I currently attend a university where the closest thing to film I could study (and am studying) is broadcast. It is very TV based and geared toward news-based productions. The school isn't bad and it has a really good reputation for what it does.

Due to financial reasons, I could not go out of state for undergrad, so I had to go to where I am currently attending.  Now I would like to go to grad school for film, but I am worried about this. Here is my are my concerns/questions:

1.  Is it difficult to get an MFA (and really take advantage of the education) without an undergraduate degree in film?

2.  Would it be better to go to a "film school" and do the undergraduate thing all over again as opposed to getting an MFA?  Will I be at a huge disadvantage from film school kids?

3.  I have learned some basic editing, protools, lighting, cameras, and general film studies at my current school, but I am worried about being far behind people who have an actual film education.  
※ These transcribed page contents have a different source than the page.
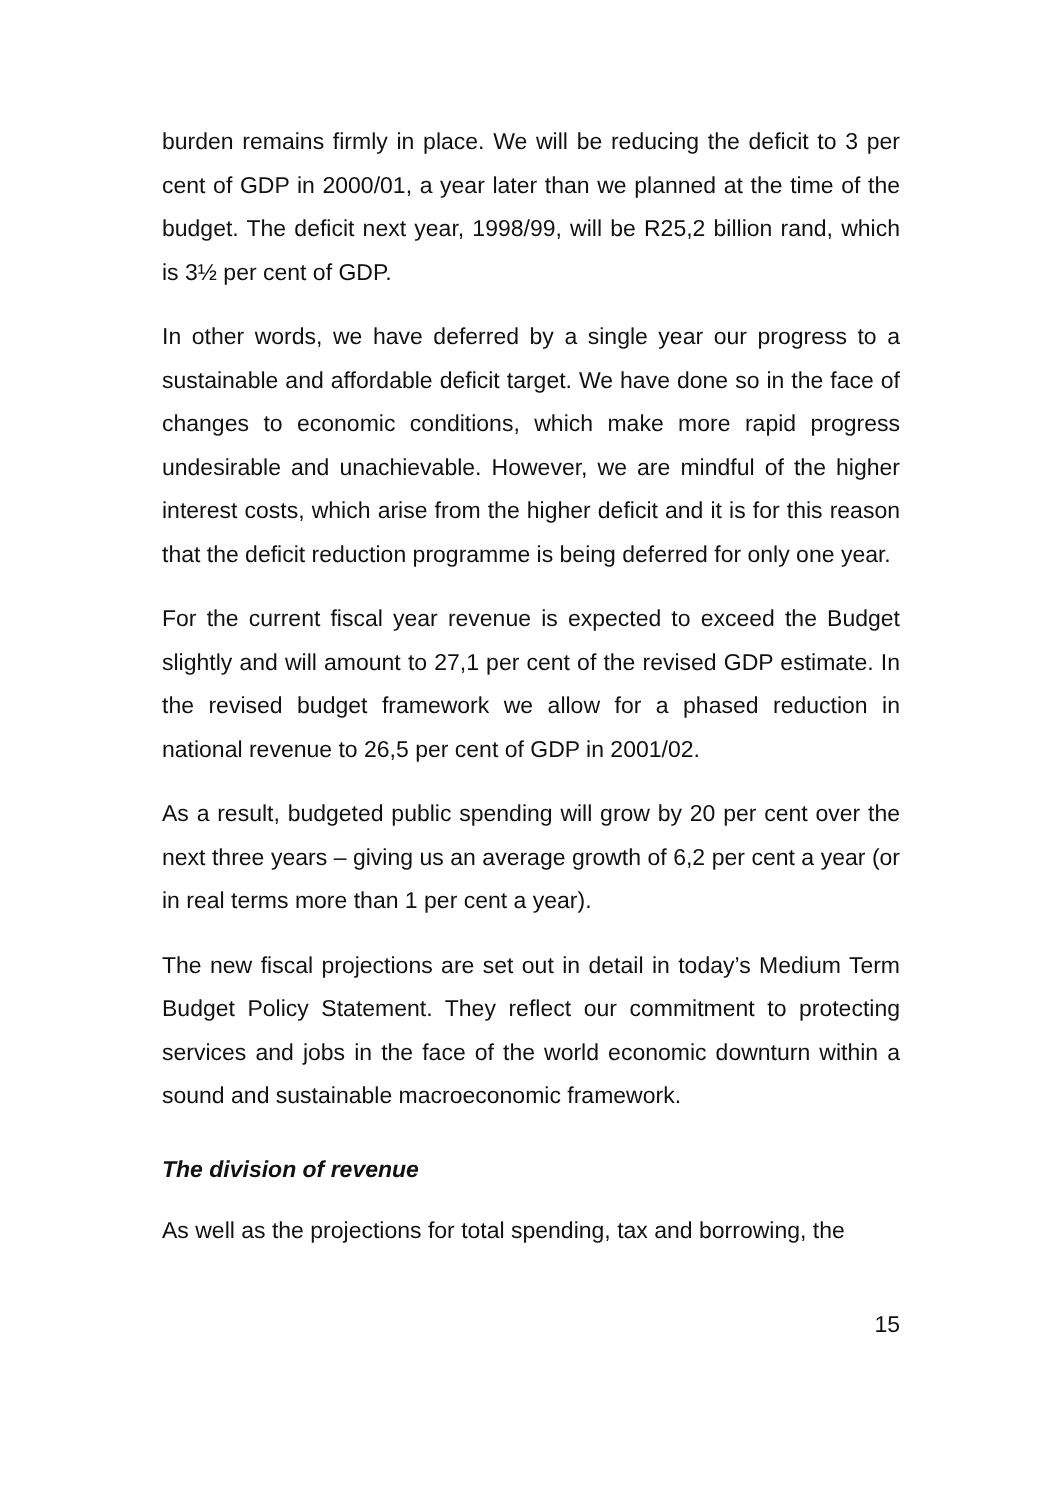burden remains firmly in place. We will be reducing the deficit to 3 per cent of GDP in 2000/01, a year later than we planned at the time of the budget. The deficit next year, 1998/99, will be R25,2 billion rand, which is 3½ per cent of GDP.
In other words, we have deferred by a single year our progress to a sustainable and affordable deficit target. We have done so in the face of changes to economic conditions, which make more rapid progress undesirable and unachievable. However, we are mindful of the higher interest costs, which arise from the higher deficit and it is for this reason that the deficit reduction programme is being deferred for only one year.
For the current fiscal year revenue is expected to exceed the Budget slightly and will amount to 27,1 per cent of the revised GDP estimate. In the revised budget framework we allow for a phased reduction in national revenue to 26,5 per cent of GDP in 2001/02.
As a result, budgeted public spending will grow by 20 per cent over the next three years – giving us an average growth of 6,2 per cent a year (or in real terms more than 1 per cent a year).
The new fiscal projections are set out in detail in today’s Medium Term Budget Policy Statement. They reflect our commitment to protecting services and jobs in the face of the world economic downturn within a sound and sustainable macroeconomic framework.
The division of revenue
As well as the projections for total spending, tax and borrowing, the
15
These are my big concerns about grad school.  I really want a solid film education as I know this is a very difficult profession to work in.  Any thoughts from this community would be huge!  
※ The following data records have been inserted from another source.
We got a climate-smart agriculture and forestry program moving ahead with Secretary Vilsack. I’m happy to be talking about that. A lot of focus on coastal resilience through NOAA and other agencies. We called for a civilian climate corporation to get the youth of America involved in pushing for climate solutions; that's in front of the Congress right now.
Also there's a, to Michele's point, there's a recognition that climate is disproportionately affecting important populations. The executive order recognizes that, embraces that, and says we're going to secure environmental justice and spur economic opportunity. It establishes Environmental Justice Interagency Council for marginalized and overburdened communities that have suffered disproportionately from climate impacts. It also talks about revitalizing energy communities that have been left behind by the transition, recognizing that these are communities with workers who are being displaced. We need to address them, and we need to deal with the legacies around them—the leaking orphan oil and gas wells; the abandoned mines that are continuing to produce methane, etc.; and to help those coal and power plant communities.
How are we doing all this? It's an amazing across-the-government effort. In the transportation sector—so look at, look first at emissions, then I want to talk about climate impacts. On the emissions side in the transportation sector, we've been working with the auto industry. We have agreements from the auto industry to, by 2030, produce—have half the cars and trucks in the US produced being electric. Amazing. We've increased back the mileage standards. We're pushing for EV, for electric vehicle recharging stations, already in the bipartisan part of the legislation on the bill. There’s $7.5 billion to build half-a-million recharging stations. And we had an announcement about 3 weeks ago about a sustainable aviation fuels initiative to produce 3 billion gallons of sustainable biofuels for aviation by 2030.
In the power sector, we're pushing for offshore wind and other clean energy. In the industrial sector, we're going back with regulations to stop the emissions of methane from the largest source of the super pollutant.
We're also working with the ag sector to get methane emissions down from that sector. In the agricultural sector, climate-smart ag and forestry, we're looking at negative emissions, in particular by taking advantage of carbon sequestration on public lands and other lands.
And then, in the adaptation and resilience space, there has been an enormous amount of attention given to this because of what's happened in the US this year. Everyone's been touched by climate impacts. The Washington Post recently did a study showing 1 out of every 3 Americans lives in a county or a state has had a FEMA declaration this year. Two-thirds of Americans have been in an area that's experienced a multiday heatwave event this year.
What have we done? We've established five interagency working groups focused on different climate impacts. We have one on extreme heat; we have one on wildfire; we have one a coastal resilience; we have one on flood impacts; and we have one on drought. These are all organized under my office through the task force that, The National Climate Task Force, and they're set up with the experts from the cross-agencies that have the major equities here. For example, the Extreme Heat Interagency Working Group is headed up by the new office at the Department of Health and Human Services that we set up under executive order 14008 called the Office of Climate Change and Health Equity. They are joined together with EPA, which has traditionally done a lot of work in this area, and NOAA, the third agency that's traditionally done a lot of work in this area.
Thanks for taking the time to help me out!

apex


----------



## Melanie (Dec 11, 2008)

Hey apex, your questions are answered all over this board. 
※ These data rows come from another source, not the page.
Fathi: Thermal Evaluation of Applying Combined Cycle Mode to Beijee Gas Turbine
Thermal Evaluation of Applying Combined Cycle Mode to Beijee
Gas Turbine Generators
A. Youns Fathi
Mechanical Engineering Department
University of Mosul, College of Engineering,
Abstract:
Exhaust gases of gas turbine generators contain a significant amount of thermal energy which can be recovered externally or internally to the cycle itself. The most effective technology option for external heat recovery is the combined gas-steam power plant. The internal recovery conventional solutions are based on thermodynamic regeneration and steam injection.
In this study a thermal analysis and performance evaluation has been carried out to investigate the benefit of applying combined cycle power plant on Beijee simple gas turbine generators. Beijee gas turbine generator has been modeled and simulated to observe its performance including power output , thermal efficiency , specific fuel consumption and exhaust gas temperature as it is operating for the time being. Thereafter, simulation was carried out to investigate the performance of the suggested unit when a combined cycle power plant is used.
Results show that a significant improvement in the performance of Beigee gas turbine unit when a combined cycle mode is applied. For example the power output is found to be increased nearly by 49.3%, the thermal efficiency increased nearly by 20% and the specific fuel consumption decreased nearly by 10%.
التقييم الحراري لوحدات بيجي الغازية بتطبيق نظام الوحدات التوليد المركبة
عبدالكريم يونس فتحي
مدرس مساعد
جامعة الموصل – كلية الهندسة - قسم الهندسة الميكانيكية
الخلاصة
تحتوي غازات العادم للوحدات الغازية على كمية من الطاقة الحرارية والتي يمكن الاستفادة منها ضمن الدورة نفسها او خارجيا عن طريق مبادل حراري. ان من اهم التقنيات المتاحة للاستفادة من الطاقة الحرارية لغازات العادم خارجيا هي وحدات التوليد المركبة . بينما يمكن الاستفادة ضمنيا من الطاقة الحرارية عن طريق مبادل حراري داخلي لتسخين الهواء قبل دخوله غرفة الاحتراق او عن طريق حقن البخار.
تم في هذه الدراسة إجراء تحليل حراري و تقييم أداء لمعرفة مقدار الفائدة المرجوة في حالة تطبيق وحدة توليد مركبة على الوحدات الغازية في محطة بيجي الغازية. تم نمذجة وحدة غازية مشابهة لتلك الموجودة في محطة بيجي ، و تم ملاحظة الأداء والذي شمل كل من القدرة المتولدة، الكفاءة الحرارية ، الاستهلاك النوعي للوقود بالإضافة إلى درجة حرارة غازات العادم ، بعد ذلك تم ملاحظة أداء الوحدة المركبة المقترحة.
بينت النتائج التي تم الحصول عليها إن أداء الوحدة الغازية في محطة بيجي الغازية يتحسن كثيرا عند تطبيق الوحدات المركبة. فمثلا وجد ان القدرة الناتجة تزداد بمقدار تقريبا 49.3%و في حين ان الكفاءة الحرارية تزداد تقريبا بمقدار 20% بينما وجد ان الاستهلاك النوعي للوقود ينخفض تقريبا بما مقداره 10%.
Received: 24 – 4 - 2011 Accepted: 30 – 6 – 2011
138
One place to start: http://forums.studentfilms.com/eve/forums/a/tpc/f/54860...101038695#3101038695

Sift through and you'll find everything you want to know. But in short, you're fine. Many film grad students don't have much film experience, and most haven't gone to a film undergrad.


----------



## Suzako (Dec 11, 2008)

There is no prerequisite for an MFA except for having an BA.  In fact, many say getting an undergraduate film degree would usually make an MFA redundant.  It sounds like instead of going straight to film school maybe you should try to get some jobs in the industry since your broadcasting and technical skills would certainly be applicable.  Remember that an MFA does not guarantee a job.


----------



## barbsteele (Dec 11, 2008)

Don't worry about it. Most film programs prefer people with diverse backgrounds. The few exceptions prefer people with actual industry experience (AFI's conservatory is the main one I can think of). My undergrad was in Latin & Greek and I got into USC. All that matters is whether or not you can tell a good story.


----------



## apex (Dec 15, 2008)

Thanks for all the replies, they have been very helpful!


----------



## Blakeh (Dec 19, 2008)

Like other people have said, don't worry about it. I attended an in-state university to study photography, art history and French, and so far not having a "film" education has not held me back as far as pursuing an MFA goes. 

There is an advantage to getting a film MFA that I've not seen mentioned too often on these message boards and that's that an MFA is a certified teaching degree; not that I want to be a teacher but it is a nice backup to keep in mind.


----------



## apex (Dec 22, 2008)

I know people say that getting into these schools is weighed heavily by your portfolio, but if you haven't really had any undergrad film work, isn't your portfolio going to be a little weak?

I have a couple of shorts that I have made and some scripts, but what do these programs look for?  

Is being driven and passionate enough to get in?


----------



## ada_23 (Dec 23, 2008)

@apex

True, the strength of your portfolio is a key factor in getting into an MFA program, but your portfolio isn't just comprised of films you've shot. They want to see if you are creative, passionate, all that good stuff -- and you can do it with a photographic essay, concepts for future projects, screenplays, storyboards... all of which are cheaper to create than a short film and are arguably a better indication of your particular talents.

My suggestion: have an idea for where your career is headed creatively. Who are you as an artist? What kind of films do you want to make? What genres? Studio or independent? Paint them a five-year plan -- that doesn't mean you have to stick to it, but it will show that you are thinking big-picture about yourself as a professional.


----------



## ComradeRobbins (Dec 24, 2008)

Like ada said, it really is anything creative you've been involved with.  I studied computer science during undergrad; on my portfolio list I covered every program I managed to work on in some creative manner.  It must have worked, since I was accepted to USC.


----------



## Ard23 (Dec 26, 2008)

Having an undergrad degree in film can actually hurt you in getting into a film MFA program. They are looking for interesting people with something to say, and how far along you are in learning the craft is irrelevant. Are you a unique individual with an interesting world view? Will your personality fit the school? Are you driven and motivated enough to succeed in such a tough business? These are questions that admissions people will ponder, as well as your creative potential from any portfolio work you have. But i didn't study film undergrad, and my portfolio was fairly weak, and i still got into several top schools.

AFI is a notable exception, as they expect prior industry experience.


----------